Of course, poor Laura Ingalls Wilder has, like almost all white folks born before 1980, been exposed and denounced Salem style, by wanker academics, as a vile racist. But in this mixed race household, the great libertarian remains hugely popular. Little House in the Big Woods is probably my favourite of her books but as Joshua and I surveyed our wood store, it is The Long Winter that springs to mind. The hero of that tale of a bitter winter in De Smet Dakota is an Indian, oops Native American, who warns the evil white colonists of what lies in store.
Unlike the Met Office, the Indian’s forecasts are accurate, not based on pseudo science and fake temperature readings from RAF Coningsby. And so Joshua and I stare at the wood store below as we contemplate the cold winter that lies ahead.
We have the wood from the various trees that have been knocked down by God this year as you can see in the top photo. But it is wet, that is to say the sap has yet to leave it. It will ensure that we are kept warm in the winter 2026/27 when it has been dried by the wind whistling through the main barn. But for this winter my store of dry wood, in the second photo, has been badly run down – just two and a half rows of wood five foot high, twelve foot across.

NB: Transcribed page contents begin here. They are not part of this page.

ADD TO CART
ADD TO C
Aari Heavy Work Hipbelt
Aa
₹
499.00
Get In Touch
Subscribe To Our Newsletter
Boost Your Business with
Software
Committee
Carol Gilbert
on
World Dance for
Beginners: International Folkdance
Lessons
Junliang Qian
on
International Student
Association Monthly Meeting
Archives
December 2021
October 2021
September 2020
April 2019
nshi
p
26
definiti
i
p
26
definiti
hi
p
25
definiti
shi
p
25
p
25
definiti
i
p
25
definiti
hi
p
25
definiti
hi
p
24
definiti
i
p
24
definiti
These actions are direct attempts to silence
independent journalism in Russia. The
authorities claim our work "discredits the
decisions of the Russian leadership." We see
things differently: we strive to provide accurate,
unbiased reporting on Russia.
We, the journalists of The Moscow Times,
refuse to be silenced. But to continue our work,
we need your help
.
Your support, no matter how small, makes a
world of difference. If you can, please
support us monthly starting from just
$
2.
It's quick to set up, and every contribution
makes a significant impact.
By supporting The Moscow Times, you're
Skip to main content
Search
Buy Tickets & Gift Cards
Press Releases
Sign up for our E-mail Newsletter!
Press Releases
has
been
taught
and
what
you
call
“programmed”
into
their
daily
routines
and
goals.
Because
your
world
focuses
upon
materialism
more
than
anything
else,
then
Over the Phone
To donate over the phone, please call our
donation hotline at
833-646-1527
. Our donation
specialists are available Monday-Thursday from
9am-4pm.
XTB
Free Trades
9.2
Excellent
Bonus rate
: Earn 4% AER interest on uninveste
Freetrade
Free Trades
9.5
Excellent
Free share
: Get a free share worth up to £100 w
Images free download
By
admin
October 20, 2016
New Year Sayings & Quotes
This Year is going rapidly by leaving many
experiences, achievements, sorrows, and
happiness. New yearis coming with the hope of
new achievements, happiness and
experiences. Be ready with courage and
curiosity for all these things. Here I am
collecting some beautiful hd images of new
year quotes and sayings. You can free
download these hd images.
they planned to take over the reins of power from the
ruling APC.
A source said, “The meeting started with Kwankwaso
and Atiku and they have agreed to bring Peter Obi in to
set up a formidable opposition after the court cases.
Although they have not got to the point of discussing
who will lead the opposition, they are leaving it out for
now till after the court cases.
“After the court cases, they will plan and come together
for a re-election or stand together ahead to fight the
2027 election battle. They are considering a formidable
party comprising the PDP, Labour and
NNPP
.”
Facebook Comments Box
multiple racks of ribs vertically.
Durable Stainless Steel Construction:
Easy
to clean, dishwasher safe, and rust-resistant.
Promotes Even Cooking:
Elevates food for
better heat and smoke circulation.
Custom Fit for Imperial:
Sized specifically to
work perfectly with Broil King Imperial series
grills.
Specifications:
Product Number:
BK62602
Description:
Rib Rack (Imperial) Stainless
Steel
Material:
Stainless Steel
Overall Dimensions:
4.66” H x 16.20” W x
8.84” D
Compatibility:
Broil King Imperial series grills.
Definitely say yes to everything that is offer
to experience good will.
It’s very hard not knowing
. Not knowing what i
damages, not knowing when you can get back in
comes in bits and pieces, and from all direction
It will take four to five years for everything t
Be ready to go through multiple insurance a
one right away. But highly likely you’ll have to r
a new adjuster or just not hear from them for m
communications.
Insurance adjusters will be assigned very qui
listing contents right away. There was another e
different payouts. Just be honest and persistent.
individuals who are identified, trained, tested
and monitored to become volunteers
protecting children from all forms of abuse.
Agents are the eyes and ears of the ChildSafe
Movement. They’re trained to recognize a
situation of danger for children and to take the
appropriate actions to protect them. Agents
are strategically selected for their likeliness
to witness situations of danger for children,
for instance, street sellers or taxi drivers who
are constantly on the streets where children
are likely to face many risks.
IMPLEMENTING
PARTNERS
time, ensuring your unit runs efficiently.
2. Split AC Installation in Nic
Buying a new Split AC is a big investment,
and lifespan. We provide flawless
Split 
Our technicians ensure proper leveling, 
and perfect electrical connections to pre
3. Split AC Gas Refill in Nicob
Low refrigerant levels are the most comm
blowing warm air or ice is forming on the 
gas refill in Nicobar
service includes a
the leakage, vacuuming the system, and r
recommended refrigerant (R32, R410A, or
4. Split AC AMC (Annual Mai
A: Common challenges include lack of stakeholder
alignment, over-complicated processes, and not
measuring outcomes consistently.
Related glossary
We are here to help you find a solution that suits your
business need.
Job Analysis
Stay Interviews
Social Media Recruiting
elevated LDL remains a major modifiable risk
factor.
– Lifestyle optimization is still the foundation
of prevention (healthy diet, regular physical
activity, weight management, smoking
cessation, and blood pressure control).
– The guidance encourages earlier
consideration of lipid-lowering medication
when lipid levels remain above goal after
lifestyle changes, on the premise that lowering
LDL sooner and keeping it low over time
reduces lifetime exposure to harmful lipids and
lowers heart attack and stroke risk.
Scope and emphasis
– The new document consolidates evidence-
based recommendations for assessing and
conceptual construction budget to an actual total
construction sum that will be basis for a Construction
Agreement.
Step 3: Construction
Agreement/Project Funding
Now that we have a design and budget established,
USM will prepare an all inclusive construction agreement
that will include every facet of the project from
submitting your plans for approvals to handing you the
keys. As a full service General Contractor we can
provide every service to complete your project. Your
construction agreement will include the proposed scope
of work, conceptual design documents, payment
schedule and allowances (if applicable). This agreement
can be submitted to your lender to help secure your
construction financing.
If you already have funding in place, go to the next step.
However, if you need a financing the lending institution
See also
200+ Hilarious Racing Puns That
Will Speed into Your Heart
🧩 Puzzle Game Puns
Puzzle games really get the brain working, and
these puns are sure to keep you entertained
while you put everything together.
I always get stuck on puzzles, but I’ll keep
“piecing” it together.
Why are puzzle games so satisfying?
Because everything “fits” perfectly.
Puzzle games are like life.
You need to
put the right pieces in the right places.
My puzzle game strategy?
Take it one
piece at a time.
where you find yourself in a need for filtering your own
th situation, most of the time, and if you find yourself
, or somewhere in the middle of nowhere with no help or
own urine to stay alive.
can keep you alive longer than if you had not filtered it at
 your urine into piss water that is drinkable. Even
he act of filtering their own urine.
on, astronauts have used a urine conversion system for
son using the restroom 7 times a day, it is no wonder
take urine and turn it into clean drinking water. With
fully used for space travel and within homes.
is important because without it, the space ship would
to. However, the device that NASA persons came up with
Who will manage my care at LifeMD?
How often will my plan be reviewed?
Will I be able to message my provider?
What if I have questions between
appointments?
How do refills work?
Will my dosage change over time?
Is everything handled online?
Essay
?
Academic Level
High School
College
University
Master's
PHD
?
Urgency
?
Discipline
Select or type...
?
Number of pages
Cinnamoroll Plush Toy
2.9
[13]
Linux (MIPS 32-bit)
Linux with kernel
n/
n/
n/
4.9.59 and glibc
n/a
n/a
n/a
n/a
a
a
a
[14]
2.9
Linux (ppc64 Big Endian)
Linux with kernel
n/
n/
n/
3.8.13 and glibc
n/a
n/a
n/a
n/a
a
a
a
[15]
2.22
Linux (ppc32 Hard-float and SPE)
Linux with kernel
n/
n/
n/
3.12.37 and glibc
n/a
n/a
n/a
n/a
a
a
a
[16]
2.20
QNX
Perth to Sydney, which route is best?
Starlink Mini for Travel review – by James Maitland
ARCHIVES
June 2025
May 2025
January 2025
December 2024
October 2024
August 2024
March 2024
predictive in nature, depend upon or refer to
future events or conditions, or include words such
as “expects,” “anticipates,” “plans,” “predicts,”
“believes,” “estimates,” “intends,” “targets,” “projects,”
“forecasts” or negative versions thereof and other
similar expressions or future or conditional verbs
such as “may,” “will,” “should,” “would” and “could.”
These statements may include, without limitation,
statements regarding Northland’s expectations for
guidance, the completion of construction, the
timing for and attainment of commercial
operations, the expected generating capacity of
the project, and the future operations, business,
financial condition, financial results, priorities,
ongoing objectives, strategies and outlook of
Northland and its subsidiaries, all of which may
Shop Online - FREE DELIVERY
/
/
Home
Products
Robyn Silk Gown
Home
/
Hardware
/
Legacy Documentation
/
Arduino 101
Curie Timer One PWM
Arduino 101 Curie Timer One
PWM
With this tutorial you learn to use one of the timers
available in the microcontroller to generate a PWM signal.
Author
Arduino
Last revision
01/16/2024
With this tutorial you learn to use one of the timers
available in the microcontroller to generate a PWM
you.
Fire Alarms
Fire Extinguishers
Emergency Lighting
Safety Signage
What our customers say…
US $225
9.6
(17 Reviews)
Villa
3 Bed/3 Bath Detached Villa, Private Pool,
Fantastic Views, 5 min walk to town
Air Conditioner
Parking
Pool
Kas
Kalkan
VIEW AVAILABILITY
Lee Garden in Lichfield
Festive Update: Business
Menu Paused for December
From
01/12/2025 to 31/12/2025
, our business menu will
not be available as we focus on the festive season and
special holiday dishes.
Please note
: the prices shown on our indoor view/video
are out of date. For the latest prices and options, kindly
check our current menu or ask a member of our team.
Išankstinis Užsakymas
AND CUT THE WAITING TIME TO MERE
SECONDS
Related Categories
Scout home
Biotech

My own little (half) Indian, Joshua insists that it will be a mild winter and so we will be okay. I am not so sure. I know that Charles Ingalls would have hoped for the best but planned for the worst. And thus, the whole family is now tasked with picking up branches and stocks that lie in the fields, while I start to saw up some of the old planks, generally in a poor state, that lie in various barns.
I hope for an Indian summer, if I am allowed to use that phrase which comes from North America. Should I be hoping for a native American summer? But I should have at least two months before the wood burning stove is fired up again, in which to build up the log store.